• **Task prompt**: Copy the part of the records that opens with the line containing "text Ma neanco" and closes with the line containing "text e verso", including both of those lines.

Records from a data collection:

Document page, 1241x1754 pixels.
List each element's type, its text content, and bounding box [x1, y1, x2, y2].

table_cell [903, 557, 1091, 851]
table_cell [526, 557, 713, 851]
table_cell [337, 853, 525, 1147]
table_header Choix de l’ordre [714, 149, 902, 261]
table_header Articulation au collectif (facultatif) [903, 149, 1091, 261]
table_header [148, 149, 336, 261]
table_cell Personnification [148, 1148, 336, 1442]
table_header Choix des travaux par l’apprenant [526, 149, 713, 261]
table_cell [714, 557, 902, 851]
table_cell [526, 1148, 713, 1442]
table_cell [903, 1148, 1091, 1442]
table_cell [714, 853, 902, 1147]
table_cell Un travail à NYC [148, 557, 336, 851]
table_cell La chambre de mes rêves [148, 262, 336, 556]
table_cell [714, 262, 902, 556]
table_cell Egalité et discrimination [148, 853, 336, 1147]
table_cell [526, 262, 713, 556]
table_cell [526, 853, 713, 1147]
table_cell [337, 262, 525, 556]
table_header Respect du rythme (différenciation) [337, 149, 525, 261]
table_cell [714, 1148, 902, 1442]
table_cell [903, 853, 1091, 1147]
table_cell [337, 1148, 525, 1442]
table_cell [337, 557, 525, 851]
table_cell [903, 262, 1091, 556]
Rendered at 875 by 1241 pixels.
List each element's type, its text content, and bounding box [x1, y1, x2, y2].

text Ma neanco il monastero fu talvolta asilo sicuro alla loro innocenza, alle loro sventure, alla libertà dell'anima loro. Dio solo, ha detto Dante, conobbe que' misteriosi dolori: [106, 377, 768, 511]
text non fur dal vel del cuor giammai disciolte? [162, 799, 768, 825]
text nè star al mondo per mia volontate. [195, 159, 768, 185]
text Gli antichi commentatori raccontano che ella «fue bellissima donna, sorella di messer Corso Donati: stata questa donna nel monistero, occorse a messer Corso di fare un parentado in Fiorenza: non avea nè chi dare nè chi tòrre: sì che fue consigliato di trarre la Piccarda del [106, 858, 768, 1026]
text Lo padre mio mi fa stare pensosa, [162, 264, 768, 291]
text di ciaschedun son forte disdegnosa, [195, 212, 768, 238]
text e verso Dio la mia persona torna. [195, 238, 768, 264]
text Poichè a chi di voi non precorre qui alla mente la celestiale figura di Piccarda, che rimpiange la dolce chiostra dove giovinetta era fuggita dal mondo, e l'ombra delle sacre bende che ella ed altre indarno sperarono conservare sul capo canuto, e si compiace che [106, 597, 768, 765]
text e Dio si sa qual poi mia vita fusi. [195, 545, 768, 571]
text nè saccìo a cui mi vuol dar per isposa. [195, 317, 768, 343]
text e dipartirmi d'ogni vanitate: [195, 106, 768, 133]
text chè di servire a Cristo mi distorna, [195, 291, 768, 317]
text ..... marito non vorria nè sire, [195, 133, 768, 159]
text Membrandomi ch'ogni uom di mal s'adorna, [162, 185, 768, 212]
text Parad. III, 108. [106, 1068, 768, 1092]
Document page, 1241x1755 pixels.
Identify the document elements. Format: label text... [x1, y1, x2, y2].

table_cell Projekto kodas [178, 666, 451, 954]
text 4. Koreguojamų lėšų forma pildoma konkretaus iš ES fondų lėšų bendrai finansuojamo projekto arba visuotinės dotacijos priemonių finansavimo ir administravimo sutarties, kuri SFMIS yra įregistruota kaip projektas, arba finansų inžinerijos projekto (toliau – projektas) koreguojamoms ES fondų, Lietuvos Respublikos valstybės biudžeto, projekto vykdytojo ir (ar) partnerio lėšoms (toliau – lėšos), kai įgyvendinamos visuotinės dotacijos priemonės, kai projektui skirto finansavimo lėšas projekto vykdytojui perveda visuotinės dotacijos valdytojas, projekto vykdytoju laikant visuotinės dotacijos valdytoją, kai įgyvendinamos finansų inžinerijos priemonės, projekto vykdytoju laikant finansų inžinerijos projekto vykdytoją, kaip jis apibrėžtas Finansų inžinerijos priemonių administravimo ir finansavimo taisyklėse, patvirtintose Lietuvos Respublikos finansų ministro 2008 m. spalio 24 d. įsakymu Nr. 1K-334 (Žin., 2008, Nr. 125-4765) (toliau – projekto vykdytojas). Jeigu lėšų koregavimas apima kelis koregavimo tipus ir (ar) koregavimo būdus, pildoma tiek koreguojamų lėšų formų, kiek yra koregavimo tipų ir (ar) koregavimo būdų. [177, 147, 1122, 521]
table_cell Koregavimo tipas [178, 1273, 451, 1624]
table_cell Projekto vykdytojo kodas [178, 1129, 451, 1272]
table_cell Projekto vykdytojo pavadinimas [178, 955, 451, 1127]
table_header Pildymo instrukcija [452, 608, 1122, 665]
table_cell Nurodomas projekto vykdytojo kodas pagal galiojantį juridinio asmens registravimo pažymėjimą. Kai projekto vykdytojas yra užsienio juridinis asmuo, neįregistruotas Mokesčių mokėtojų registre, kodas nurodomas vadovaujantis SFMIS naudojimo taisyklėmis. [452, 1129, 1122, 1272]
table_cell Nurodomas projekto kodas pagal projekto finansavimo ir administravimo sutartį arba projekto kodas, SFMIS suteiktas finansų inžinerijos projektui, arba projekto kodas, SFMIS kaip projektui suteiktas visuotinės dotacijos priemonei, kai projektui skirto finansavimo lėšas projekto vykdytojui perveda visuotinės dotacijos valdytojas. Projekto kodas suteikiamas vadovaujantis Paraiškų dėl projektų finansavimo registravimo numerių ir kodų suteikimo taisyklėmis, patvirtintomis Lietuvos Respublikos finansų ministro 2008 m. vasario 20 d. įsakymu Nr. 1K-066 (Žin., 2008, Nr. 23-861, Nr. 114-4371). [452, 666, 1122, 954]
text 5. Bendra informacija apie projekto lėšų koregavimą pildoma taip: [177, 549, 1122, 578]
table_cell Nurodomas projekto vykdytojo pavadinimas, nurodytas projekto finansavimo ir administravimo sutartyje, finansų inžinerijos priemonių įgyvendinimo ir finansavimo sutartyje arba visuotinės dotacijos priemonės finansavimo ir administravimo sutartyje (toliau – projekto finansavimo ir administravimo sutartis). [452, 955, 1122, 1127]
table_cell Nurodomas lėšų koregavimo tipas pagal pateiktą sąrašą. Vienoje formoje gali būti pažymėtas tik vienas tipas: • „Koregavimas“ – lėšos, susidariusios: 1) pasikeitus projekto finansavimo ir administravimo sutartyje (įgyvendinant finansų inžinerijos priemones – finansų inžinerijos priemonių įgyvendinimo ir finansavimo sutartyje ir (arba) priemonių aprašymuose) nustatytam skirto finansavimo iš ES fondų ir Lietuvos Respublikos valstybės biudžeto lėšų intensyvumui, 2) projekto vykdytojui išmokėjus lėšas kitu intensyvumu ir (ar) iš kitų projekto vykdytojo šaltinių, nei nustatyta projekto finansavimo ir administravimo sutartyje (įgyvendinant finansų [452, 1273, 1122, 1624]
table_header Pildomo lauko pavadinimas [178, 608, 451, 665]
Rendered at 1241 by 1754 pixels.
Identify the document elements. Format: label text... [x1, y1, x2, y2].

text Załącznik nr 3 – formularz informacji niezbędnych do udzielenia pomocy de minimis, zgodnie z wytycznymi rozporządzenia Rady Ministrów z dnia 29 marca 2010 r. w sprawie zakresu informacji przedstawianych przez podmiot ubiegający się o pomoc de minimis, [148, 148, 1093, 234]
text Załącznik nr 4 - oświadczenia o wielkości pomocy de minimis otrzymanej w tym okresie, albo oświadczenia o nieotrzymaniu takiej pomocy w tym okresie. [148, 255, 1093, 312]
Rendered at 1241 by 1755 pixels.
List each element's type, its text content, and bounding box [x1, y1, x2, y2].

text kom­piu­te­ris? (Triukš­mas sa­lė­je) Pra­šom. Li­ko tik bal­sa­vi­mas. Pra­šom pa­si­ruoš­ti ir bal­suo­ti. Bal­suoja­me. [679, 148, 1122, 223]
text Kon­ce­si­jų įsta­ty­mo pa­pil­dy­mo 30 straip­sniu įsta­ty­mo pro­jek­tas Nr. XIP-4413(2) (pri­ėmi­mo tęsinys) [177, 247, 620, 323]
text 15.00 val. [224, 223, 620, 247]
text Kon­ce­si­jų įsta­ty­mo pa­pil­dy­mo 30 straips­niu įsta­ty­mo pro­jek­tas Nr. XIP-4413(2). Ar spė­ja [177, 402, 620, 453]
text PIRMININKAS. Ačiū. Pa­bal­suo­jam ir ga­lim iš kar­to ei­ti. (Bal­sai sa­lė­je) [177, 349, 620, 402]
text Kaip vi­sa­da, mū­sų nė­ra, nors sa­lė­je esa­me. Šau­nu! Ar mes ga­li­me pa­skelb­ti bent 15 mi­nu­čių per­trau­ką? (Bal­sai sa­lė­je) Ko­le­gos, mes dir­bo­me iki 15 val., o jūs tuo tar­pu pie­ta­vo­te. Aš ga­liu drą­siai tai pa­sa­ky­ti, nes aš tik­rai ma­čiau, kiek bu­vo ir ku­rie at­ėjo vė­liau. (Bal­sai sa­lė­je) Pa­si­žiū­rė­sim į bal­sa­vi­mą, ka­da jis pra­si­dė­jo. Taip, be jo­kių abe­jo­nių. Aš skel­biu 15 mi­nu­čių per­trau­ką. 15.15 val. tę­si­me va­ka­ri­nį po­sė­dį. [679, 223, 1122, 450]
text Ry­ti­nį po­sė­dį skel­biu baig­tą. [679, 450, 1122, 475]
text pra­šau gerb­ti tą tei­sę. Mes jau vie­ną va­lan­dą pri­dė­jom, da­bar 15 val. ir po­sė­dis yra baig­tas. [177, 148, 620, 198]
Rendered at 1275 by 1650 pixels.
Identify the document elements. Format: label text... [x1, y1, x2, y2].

• **Result of this exercise**:
text Ma neanco il monastero fu talvolta asilo sicuro alla loro innocenza, alle loro sventure, alla libertà dell'anima loro. Dio solo, ha detto Dante, conobbe que' misteriosi dolori: [106, 377, 768, 511]
text non fur dal vel del cuor giammai disciolte? [162, 799, 768, 825]
text nè star al mondo per mia volontate. [195, 159, 768, 185]
text Gli antichi commentatori raccontano che ella «fue bellissima donna, sorella di messer Corso Donati: stata questa donna nel monistero, occorse a messer Corso di fare un parentado in Fiorenza: non avea nè chi dare nè chi tòrre: sì che fue consigliato di trarre la Piccarda del [106, 858, 768, 1026]
text Lo padre mio mi fa stare pensosa, [162, 264, 768, 291]
text di ciaschedun son forte disdegnosa, [195, 212, 768, 238]
text e verso Dio la mia persona torna. [195, 238, 768, 264]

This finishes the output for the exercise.